*Your objective*:
Every record below must be written out exactly. Leave out the pictures.

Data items
········
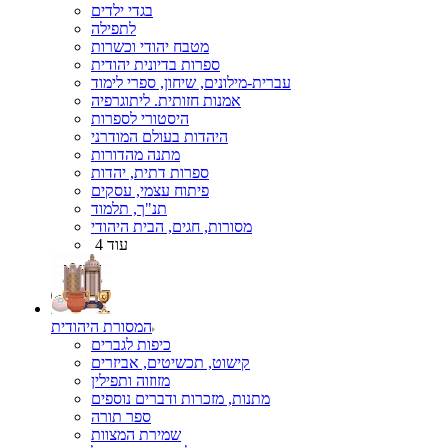
בגדי ילדים
לתפילה
מטבח יהודי וכשרות
ספרות בדיונית יהודית
עברית-מילונים, שיחון, ספרי לימוד
אמנות חזותית. ליתוגרפיה
היסטורי לספרות
היהדות בעולם המודרני
מתנה מהדורות
ספרות דתית, יהדות
פיתוח עצמי, עסקים
תנ"ך, תלמוד
מסורות, חגים, הבית היהודי
עוד 4
המסורת היהודית
כיפות לגברים
קישוט, תכשיטים, אביזרים
מזוזוה ותפילין
מתנות, מזכרות ודברים נוספים
ספר תורה
שמירת המצוות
········
*Your solution*:
בגדי ילדים
לתפילה
מטבח יהודי וכשרות
ספרות בדיונית יהודית
עברית-מילונים, שיחון, ספרי לימוד
אמנות חזותית. ליתוגרפיה
היסטורי לספרות
היהדות בעולם המודרני
מתנה מהדורות
ספרות דתית, יהדות
פיתוח עצמי, עסקים
תנ"ך, תלמוד
מסורות, חגים, הבית היהודי
עוד 4
המסורת היהודית
כיפות לגברים
קישוט, תכשיטים, אביזרים
מזוזוה ותפילין
מתנות, מזכרות ודברים נוספים
ספר תורה
שמירת המצוות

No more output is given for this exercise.